The group operates under the auspices of the American Legislative Exchange Council, a wider effort funded by petrochemicals billionaires Charles G. and David H. Koch that has drawn scrutiny for helping corporations and local politicians write legislation behind closed doors.
At a July convention in Denver that brought together about three dozen local legislators, Bruce Hollands, executive director of the plastic pipe industry group Uni-Bell PVC Pipe Association, discussed what had gone wrong in Flint, and explained what needed to be done to open up local bidding for plastic water pipes.
Plastics are an obvious replacement for the country’s aging pipes.

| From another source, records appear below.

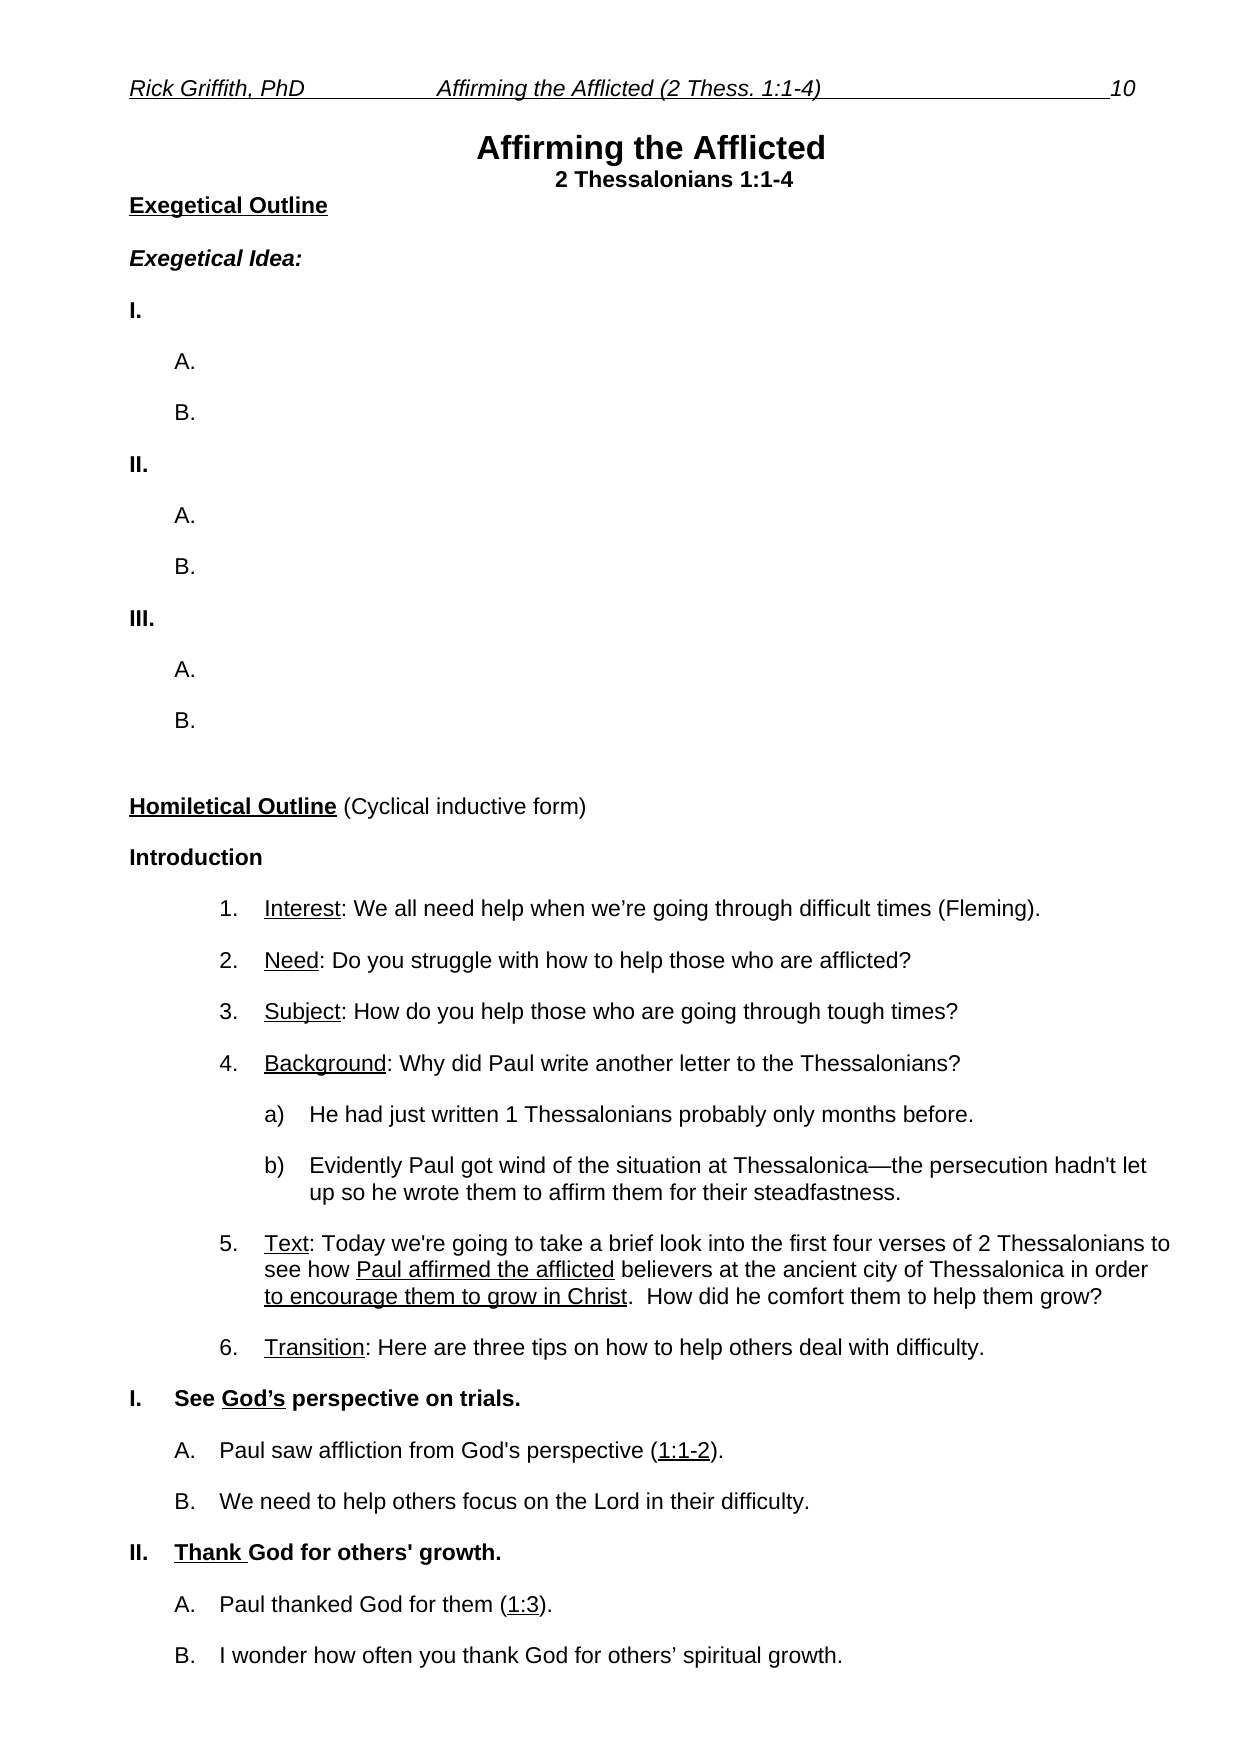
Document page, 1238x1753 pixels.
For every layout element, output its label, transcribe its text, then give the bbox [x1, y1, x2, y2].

subtitle We need to help others focus on the Lord in their difficulty. [174, 1488, 1173, 1514]
subtitle Subject: How do you help those who are going through tough times? [219, 998, 1173, 1024]
subtitle I. See God’s perspective on trials. [129, 1385, 1173, 1412]
text Exegetical Idea: [129, 245, 1172, 272]
subtitle III. [129, 605, 1173, 631]
subtitle Evidently Paul got wind of the situation at Thessalonica—the persecution hadn't let up so he wrote them to affirm them for their steadfastness. [264, 1152, 1172, 1205]
subtitle He had just written 1 Thessalonians probably only months before. [264, 1101, 1172, 1127]
text Homiletical Outline (Cyclical inductive form) [129, 793, 1172, 819]
subtitle Background: Why did Paul write another letter to the Thessalonians? [219, 1049, 1172, 1076]
subtitle Transition: Here are three tips on how to help others deal with difficulty. [219, 1334, 1173, 1360]
subtitle Interest: We all need help when we’re going through difficult times (Fleming). [219, 895, 1173, 922]
subtitle Need: Do you struggle with how to help those who are afflicted? [219, 947, 1172, 973]
text 2 Thessalonians 1:1-4 [148, 166, 1200, 192]
subtitle Paul thanked God for them (1:3). [174, 1591, 1173, 1617]
subtitle I wonder how often you thank God for others’ spiritual growth. [174, 1642, 1173, 1668]
subtitle II. [129, 451, 1173, 477]
subtitle Introduction [129, 844, 1173, 870]
subtitle Paul saw affliction from God's perspective (1:1-2). [174, 1437, 1173, 1463]
text Exegetical Outline [129, 192, 1173, 219]
subtitle Text: Today we're going to take a brief look into the first four verses of 2 Thessalonians to see how Paul affirmed the afflicted believers at the ancient city of Thessalonica in order to encourage them to grow in Christ. How did he comfort them to help them grow? [219, 1230, 1173, 1309]
subtitle I. [129, 297, 1173, 323]
subtitle II. Thank God for others' growth. [129, 1539, 1173, 1566]
text Affirming the Afflicted [129, 128, 1173, 166]
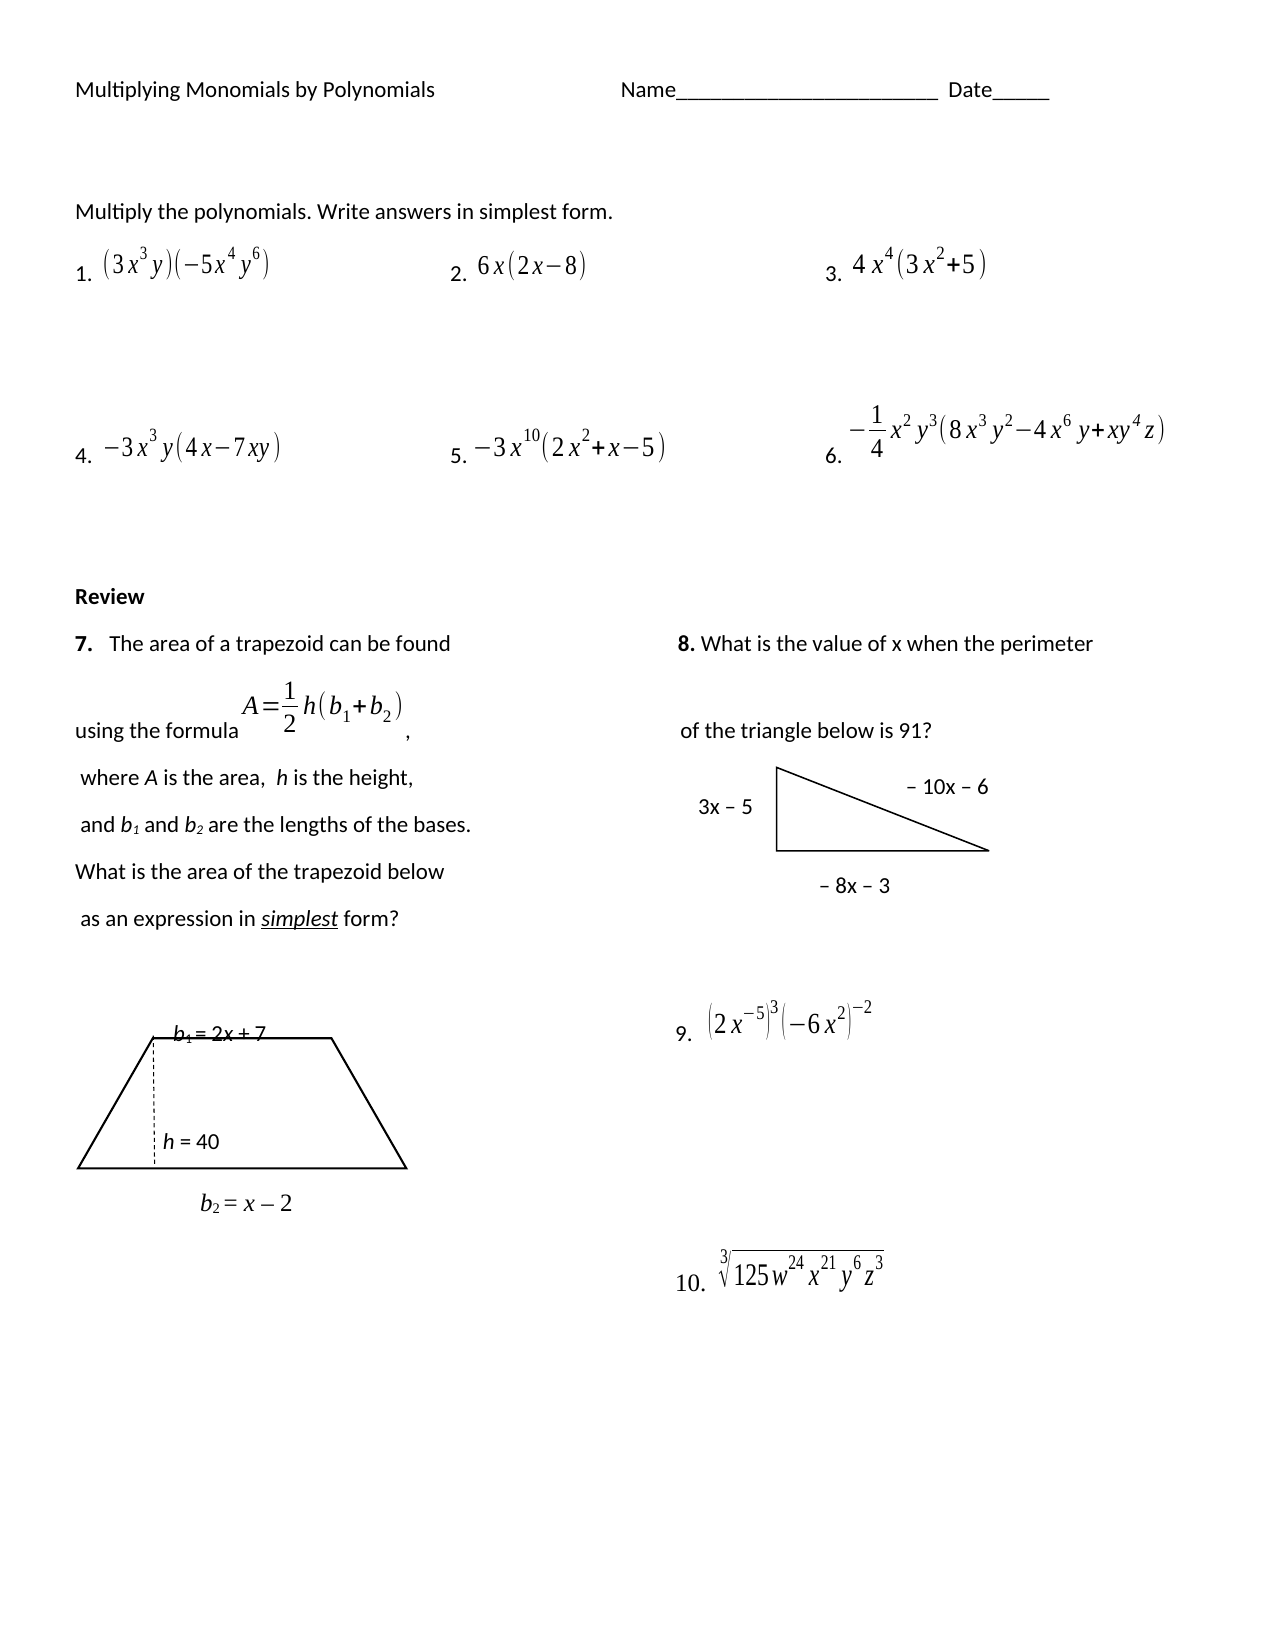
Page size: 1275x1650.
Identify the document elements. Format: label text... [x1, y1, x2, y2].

Lightweight, easy to install, corrosion-free and up to 50 percent cheaper than iron, plastic pipes have already taken the place of copper as the preferred material for service lines that connect homes to municipal mains, as well as water pipes inside the home.
Scientists are just starting to understand the effect of plastic on the quality and safety of drinking water, including what sort of chemicals can leach into the water from the pipes themselves, or from surrounding groundwater contamination.
It’s a more proven material,” said Patrick Hogan, president of the Ductile Iron Pipe Research Association, the industry’s main lobby group.
Yet it has never received regulatory authority from the federal government.